Mehr als der militärische ist der terroristische Missbrauch von Entertainment in den letzten Monaten zum Thema geworden. Seit dem 11. September 2001 konnte man viel über die Rolle lesen, die etwa im Kino entworfene Schreckensszenarien für die Choreographie von Terrorakten spielten. Nach der blutig beendeten Geiselnahme in einem Moskauer Musicaltheater vor wenigen Wochen versuchte der Literaturwissenschaftler Manfred Schneider die Gemeinsamkeiten von verschiedenen Akten "expressiver Gewalt" - von Moskau über Bali bis New York und Washington - aufzuzeigen, in denen "ein zerstörtes, zerstörerisches Existenzgefühl" zum Ausdruck komme. "Die über die Welt verteilten Angriffe erzeugen trotz ihrer lokalen Zufälligkeit ein ortloses panisches Gefühl des Adressiertseins", schrieb Schneider am 29. Oktober in der "Frankfurter Rundschau". "Die gehäuft unadressierte Gewalt lässt einen virtuellen Raum entstehen, in dem sich eine globale Besorgnis zusammendrängt."
Albrecht Kunzes Stücke haben ihren Ort in diesem virtuellen Raum. Bei dem Anschlag in der Diskothek, so bekennt die Hauptfigur in "ich auf der Tretmine", sei es darum gegangen, zu zeigen, dass wir überall und in jeder Form zuschlagen können, ... dass es keinen Ort gibt, der außerhalb unserer Sache sein kann. Manches an der grotesk überzeichneten Szene erinnert an die Moskauer Geiselnahme, die sich kurz nach der Produktion des Hörstücks ereignete.

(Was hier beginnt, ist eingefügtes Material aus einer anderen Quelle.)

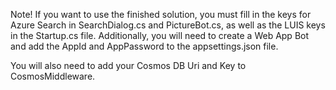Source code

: Note! If you want to use the finished solution, you must fill in the keys for Azure Search in SearchDialog.cs and PictureBot.cs, as well as the LUIS keys in the Startup.cs file. Additionally, you will need to create a Web App Bot and add the AppId and AppPassword to the appsettings.json file.  

You will also need to add your Cosmos DB Uri and Key to CosmosMiddleware.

"ich auf der Tretmine", das fast als reiner Monolog angelegt ist, wirkt aggressiver und geradliniger als die früheren Stücke, doch es lässt auch die Vielschichtigkeit und den selbstironischen Ton etwa von "Golfkrieg Girls & Boys" vermissen, das auch musikalisch - zwischen dem Stakkato der Stepp-Rhythmen und ruhigeren Passagen - abwechslungsreicher gestaltet war.
Aus der über Jahre gewachsenen "Landschaft aus Text", in welche Kunze selbst seine Stücke eingebettet sieht, ragt das jüngste Produkt karg und scharfkantig hervor. Der Autor hat in der Zeit des Nachdenkens über Unterhaltungsfronten und Frontunterhaltung selbst eine relativ feste "Truppe" von Darstellern um sich geschart und von Sender zu Sender mitgenommen. Karolina Sauer, die führende Stimme in "ich auf der Tretmine", gehörte von Anfang an dazu, ihre Dialogpartnerin Elke de Boer seit "Golfkrieg Girls & Boys".
Seine für die deutsche Hörspiellandschaft ungewöhnliche Tournee brachte Kunze inzwischen mit den wesentlichen Redaktionen zusammen, die in den vergangenen Jahren die Grenzüberschreitung von Hörspiel und Popkultur vorangetrieben haben: mit der Abteilung "Hörspiel und Medienkunst" des BR, dem "Lauschangriff" sowie dem im März 2001 eingerichteten Format "pop drei" des WDR und mit Manfred Hess, der beim HR den Sendeplatz "The Artist Corner" betreut. Und die Truppe tourt weiter. Mit HR und WDR sind bereits Fortsetzungen angedacht. Arbeitstitel: "die Idee der Strafe", und "wie wir den Krieg gewannen".